- Exercise task
Set out every line of the data as a Markdown table with two columns, Row and Line: number each row in the first and put the line in the second, leaving out blank lines.

━━ Data for the task ━━

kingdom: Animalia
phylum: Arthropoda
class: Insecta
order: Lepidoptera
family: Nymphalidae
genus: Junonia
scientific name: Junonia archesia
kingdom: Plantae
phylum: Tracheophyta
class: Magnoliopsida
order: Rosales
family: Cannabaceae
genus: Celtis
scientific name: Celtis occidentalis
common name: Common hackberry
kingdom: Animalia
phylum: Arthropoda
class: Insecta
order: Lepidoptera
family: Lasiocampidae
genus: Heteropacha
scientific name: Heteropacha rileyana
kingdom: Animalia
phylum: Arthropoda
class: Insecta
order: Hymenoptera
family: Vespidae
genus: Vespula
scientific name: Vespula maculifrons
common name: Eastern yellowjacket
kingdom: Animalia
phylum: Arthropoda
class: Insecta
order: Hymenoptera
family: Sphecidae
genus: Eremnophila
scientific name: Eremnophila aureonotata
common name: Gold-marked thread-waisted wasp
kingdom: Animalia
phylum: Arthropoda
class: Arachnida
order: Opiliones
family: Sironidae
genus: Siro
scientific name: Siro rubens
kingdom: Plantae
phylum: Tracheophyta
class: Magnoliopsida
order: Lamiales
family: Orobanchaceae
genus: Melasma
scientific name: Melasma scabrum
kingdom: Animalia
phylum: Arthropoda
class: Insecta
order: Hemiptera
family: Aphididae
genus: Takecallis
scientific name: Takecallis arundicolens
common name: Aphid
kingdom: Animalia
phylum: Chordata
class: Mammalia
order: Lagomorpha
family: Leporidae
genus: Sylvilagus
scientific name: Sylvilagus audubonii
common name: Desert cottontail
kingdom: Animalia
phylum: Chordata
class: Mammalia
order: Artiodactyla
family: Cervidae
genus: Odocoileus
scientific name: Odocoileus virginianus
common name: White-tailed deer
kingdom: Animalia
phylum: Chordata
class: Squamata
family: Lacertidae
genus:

━━━

- Exercise answer
| Row | Line |
|---|---|
| 1 | kingdom: Animalia |
| 2 | phylum: Arthropoda |
| 3 | class: Insecta |
| 4 | order: Lepidoptera |
| 5 | family: Nymphalidae |
| 6 | genus: Junonia |
| 7 | scientific name: Junonia archesia |
| 8 | kingdom: Plantae |
| 9 | phylum: Tracheophyta |
| 10 | class: Magnoliopsida |
| 11 | order: Rosales |
| 12 | family: Cannabaceae |
| 13 | genus: Celtis |
| 14 | scientific name: Celtis occidentalis |
| 15 | common name: Common hackberry |
| 16 | kingdom: Animalia |
| 17 | phylum: Arthropoda |
| 18 | class: Insecta |
| 19 | order: Lepidoptera |
| 20 | family: Lasiocampidae |
| 21 | genus: Heteropacha |
| 22 | scientific name: Heteropacha rileyana |
| 23 | kingdom: Animalia |
| 24 | phylum: Arthropoda |
| 25 | class: Insecta |
| 26 | order: Hymenoptera |
| 27 | family: Vespidae |
| 28 | genus: Vespula |
| 29 | scientific name: Vespula maculifrons |
| 30 | common name: Eastern yellowjacket |
| 31 | kingdom: Animalia |
| 32 | phylum: Arthropoda |
| 33 | class: Insecta |
| 34 | order: Hymenoptera |
| 35 | family: Sphecidae |
| 36 | genus: Eremnophila |
| 37 | scientific name: Eremnophila aureonotata |
| 38 | common name: Gold-marked thread-waisted wasp |
| 39 | kingdom: Animalia |
| 40 | phylum: Arthropoda |
| 41 | class: Arachnida |
| 42 | order: Opiliones |
| 43 | family: Sironidae |
| 44 | genus: Siro |
| 45 | scientific name: Siro rubens |
| 46 | kingdom: Plantae |
| 47 | phylum: Tracheophyta |
| 48 | class: Magnoliopsida |
| 49 | order: Lamiales |
| 50 | family: Orobanchaceae |
| 51 | genus: Melasma |
| 52 | scientific name: Melasma scabrum |
| 53 | kingdom: Animalia |
| 54 | phylum: Arthropoda |
| 55 | class: Insecta |
| 56 | order: Hemiptera |
| 57 | family: Aphididae |
| 58 | genus: Takecallis |
| 59 | scientific name: Takecallis arundicolens |
| 60 | common name: Aphid |
| 61 | kingdom: Animalia |
| 62 | phylum: Chordata |
| 63 | class: Mammalia |
| 64 | order: Lagomorpha |
| 65 | family: Leporidae |
| 66 | genus: Sylvilagus |
| 67 | scientific name: Sylvilagus audubonii |
| 68 | common name: Desert cottontail |
| 69 | kingdom: Animalia |
| 70 | phylum: Chordata |
| 71 | class: Mammalia |
| 72 | order: Artiodactyla |
| 73 | family: Cervidae |
| 74 | genus: Odocoileus |
| 75 | scientific name: Odocoileus virginianus |
| 76 | common name: White-tailed deer |
| 77 | kingdom: Animalia |
| 78 | phylum: Chordata |
| 79 | class: Squamata |
| 80 | family: Lacertidae |
| 81 | genus: |